▸ Task requirements:
A – In the mailing-list excerpt, what is the default setting of glibc.malloc.trim_threshold?
B – Summarize the mailing-list excerpt in two sentences.

▸ Document segment:
◆ ◆ ◆ ◆ ◆ ◆ ◆

On Sun, 2020-12-13 at 12:57 +0100, tomas@tuxteam.de wrote:
> On Sun, Dec 13, 2020 at 02:41:06PM +0300, Konstantin Kharlamov wrote:
> > Hello, while researching Emacs "leaking memory"¹, we may have actually
> > stumbled upon glibc problem: glibc may not return freed memory to the OS,
> > and by "memory" I mean here not a few kilobytes or megabytes for the sake of
> > cache, but megabytes or even gigabytes. Having researched for a bit, I got
> > the following testcase:
> 
> See also [1], especially glibc.malloc.mmap_threshold (default: start
> with 128 KB and then adjust dynamically), which decides when to use
> mmap (which can be returned to the OS on free) for a chunk, and
> glibc.malloc.trim_threshold, which decides the minimum size of frees
> (from sbrk) to return to the os (which is set by default at 128 KB)

◆ ◆ ◆ ◆ ◆ ◆ ◆

▸ Given entries:

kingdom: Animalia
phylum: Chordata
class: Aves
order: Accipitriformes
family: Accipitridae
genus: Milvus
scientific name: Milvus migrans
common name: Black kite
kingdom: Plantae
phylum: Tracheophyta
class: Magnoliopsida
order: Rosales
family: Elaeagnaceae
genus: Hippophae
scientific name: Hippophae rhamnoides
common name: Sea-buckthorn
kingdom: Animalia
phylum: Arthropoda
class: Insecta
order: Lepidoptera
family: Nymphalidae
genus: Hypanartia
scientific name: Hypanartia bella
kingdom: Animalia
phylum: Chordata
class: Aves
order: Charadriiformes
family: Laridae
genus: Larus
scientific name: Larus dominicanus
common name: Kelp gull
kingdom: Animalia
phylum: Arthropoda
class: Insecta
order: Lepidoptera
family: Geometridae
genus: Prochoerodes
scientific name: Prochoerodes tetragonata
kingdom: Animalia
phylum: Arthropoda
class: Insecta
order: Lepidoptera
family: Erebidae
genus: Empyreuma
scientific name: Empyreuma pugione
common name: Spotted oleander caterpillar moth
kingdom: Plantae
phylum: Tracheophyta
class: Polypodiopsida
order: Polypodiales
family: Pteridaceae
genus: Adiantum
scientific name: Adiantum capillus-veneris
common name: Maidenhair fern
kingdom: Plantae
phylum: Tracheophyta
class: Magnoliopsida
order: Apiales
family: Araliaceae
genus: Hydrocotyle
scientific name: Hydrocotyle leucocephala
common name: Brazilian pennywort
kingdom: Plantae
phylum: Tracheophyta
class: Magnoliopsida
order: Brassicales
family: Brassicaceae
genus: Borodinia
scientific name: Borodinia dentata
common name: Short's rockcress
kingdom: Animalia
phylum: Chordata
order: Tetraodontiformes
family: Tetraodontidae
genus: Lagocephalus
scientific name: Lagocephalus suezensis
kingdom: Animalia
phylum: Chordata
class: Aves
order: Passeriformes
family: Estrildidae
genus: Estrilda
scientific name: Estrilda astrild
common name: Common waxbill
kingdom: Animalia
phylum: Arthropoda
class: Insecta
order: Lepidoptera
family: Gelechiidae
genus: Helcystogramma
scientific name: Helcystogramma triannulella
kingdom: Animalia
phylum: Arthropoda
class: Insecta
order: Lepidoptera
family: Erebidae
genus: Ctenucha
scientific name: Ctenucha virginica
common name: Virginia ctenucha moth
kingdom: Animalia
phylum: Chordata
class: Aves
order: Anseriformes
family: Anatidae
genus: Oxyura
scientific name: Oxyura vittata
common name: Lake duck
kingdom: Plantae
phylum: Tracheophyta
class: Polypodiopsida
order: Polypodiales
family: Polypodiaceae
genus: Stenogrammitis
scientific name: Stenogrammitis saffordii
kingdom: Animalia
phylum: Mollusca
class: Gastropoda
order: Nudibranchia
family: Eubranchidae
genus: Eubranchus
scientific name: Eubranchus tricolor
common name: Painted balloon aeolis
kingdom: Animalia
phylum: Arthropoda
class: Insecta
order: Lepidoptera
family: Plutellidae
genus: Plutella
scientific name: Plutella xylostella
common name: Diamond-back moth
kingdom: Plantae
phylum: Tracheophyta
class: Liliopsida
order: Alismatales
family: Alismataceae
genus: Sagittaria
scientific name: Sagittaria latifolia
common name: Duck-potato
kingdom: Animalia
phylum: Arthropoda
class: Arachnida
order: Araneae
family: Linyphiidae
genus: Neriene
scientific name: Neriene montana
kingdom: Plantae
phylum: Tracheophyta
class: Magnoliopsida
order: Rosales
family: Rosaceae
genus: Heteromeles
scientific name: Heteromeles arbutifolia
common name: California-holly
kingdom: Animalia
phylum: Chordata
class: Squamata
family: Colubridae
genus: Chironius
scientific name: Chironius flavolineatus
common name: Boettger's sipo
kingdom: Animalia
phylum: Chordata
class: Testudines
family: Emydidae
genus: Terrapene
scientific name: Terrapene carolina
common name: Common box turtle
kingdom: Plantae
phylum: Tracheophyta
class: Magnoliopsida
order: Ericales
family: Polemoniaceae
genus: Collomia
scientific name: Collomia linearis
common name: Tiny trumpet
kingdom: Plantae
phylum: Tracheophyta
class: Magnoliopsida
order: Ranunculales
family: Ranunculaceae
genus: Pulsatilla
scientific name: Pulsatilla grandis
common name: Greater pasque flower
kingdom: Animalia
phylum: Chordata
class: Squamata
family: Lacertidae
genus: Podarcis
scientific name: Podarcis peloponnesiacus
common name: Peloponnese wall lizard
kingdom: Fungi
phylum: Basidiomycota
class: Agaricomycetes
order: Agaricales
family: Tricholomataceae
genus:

◆ ◆ ◆ ◆ ◆ ◆ ◆

▸ Results:
A – 128 KB.

B – While researching Emacs "leaking memory," Konstantin Kharlamov reports a possible glibc problem in which freed memory, as much as megabytes or even gigabytes, may not be returned to the OS. The reply points to glibc.malloc.mmap_threshold, which decides when a chunk uses mmap that can be returned to the OS on free, and glibc.malloc.trim_threshold, which sets the minimum size of frees from sbrk returned to the OS.